In der Mitte der 80er-Jahre wurde im Kölner Zoo der Schimpanse Petermann erschossen, weil er ausgebüchst war und randalierte. Die Geschichte des legendenumrankten Affen nimmt sich Autor Walter Filz zum Anlass, ein Porträt kölnischer Eigenarten zu zeichnen - und das sehr präzise.

Von Florian Felix Weyh | 01.02.2011
    Über Köln geht die Sonne auf, ein strahlender Oktobertag kündigt sich an. Doch der Schein trügt. Noch vor High Noon wird es einen Toten geben. Einen Ausbrecher. Auf der Flucht erschossen. Von hinten!

◆ INHALT DES MATERIALS ◆
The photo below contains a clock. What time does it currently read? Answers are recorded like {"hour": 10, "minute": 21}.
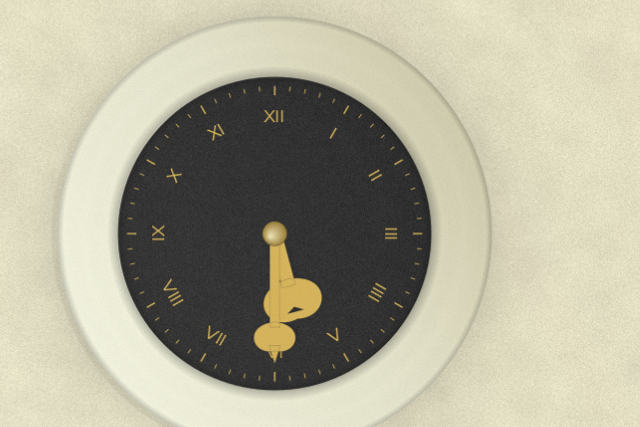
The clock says {"hour": 5, "minute": 30}
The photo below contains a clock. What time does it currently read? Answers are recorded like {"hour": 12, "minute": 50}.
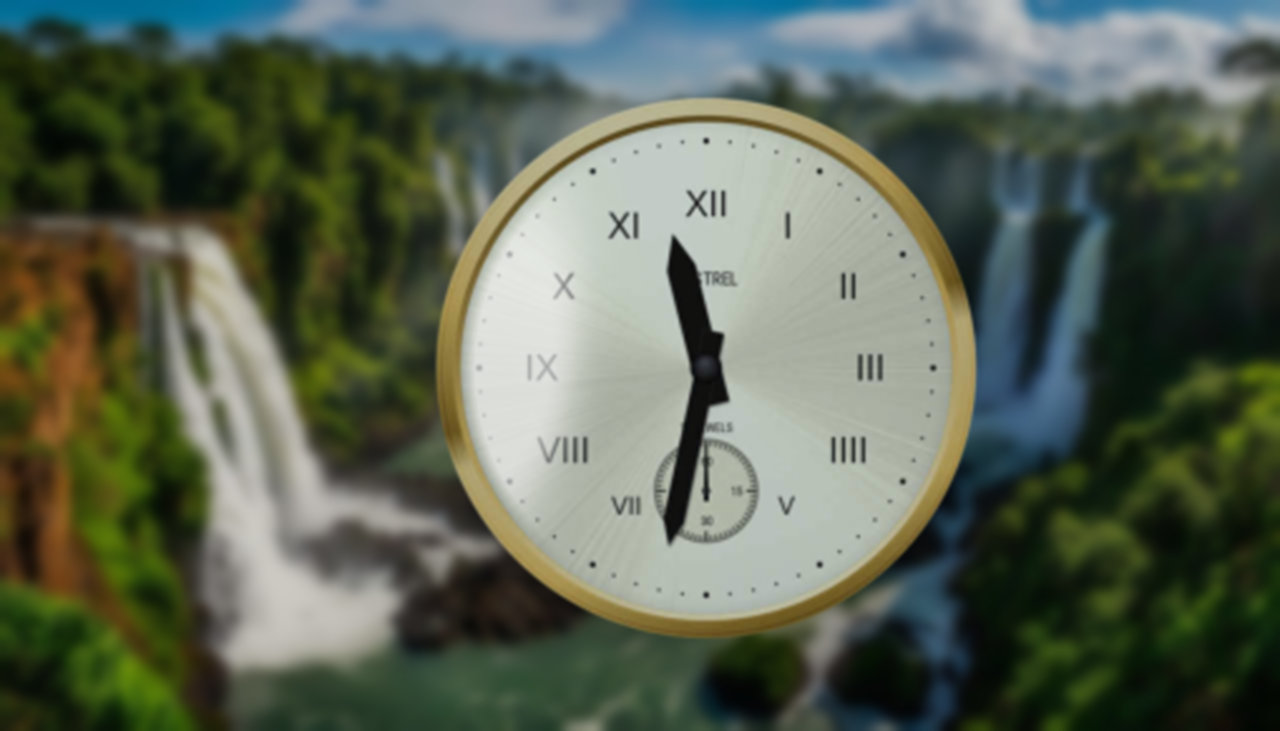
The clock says {"hour": 11, "minute": 32}
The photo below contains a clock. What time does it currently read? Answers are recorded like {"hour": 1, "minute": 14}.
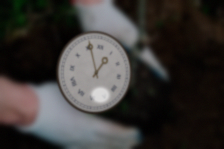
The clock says {"hour": 12, "minute": 56}
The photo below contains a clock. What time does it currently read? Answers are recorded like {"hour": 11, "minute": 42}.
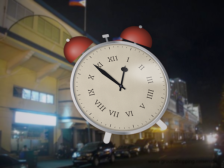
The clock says {"hour": 12, "minute": 54}
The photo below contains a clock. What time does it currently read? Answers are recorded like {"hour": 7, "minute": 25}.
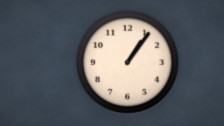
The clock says {"hour": 1, "minute": 6}
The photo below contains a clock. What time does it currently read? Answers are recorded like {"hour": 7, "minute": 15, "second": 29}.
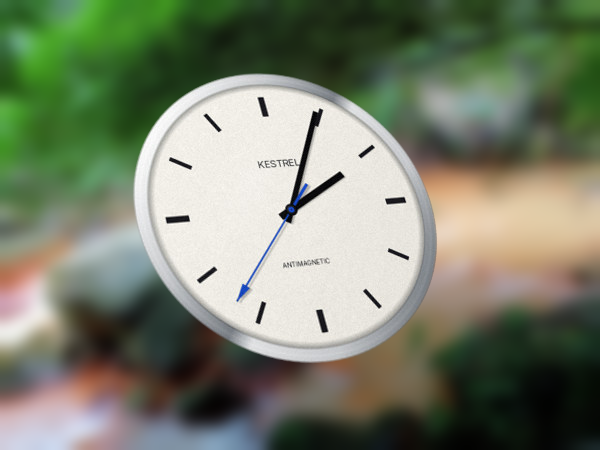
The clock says {"hour": 2, "minute": 4, "second": 37}
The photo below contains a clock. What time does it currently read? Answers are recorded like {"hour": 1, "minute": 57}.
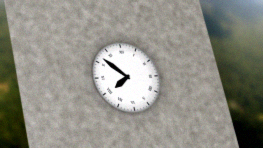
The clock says {"hour": 7, "minute": 52}
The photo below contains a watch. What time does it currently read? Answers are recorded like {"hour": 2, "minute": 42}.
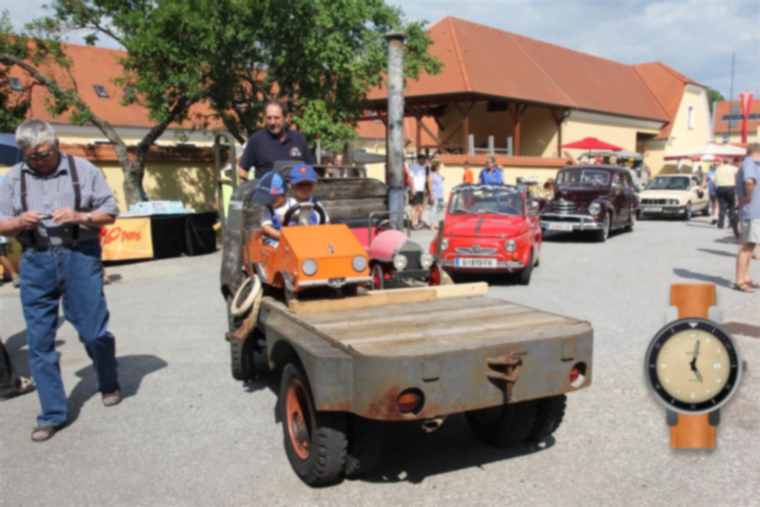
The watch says {"hour": 5, "minute": 2}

◆ DIE AUFGABEN ◆
#1 Benenne im Seitentext „Oktobertag“ in „Septembertag“ um und gib dabei den Abschnitt wieder, der mit den Worten „In der Mitte“ einsetzt und nach „erschossen. Von hinten!“ aufhört.
#2 Prüfe, ob die folgenden Aussagen mit dem Seitentext übereinstimmen. Antworte jeweils mit Ja oder Nein und zitiere die entscheidenden Worte des Seitentexts.
(a) Der Schimpanse wurde in den 70er-Jahren erschossen.
(b) Das Porträt kölnischer Eigenarten zeichnet Florian Felix Weyh.
(c) Der Schimpanse wurde unter anderem erschossen, weil er randalierte.
#3 Beantworte anhand des Seitentexts:
(a) Welches Tier war Petermann?
(b) Welches Datum trägt der Beitrag?
(c) Vor welchem Zeitpunkt wird es laut Seitentext einen Toten geben?

◆ DIE ANTWORTEN ◆
#1
In der Mitte der 80er-Jahre wurde im Kölner Zoo der Schimpanse Petermann erschossen, weil er ausgebüchst war und randalierte. Die Geschichte des legendenumrankten Affen nimmt sich Autor Walter Filz zum Anlass, ein Porträt kölnischer Eigenarten zu zeichnen - und das sehr präzise.

Von Florian Felix Weyh | 01.02.2011
    Über Köln geht die Sonne auf, ein strahlender Septembertag kündigt sich an. Doch der Schein trügt. Noch vor High Noon wird es einen Toten geben. Einen Ausbrecher. Auf der Flucht erschossen. Von hinten!

#2
(a) Nein: „In der Mitte der 80er-Jahre wurde im Kölner Zoo der Schimpanse Petermann erschossen“
(b) Nein: „nimmt sich Autor Walter Filz zum Anlass, ein Porträt kölnischer Eigenarten zu zeichnen“
(c) Ja: „weil er ausgebüchst war und randalierte“

#3
(a) Ein Schimpanse.
(b) Den 01.02.2011.
(c) Vor High Noon.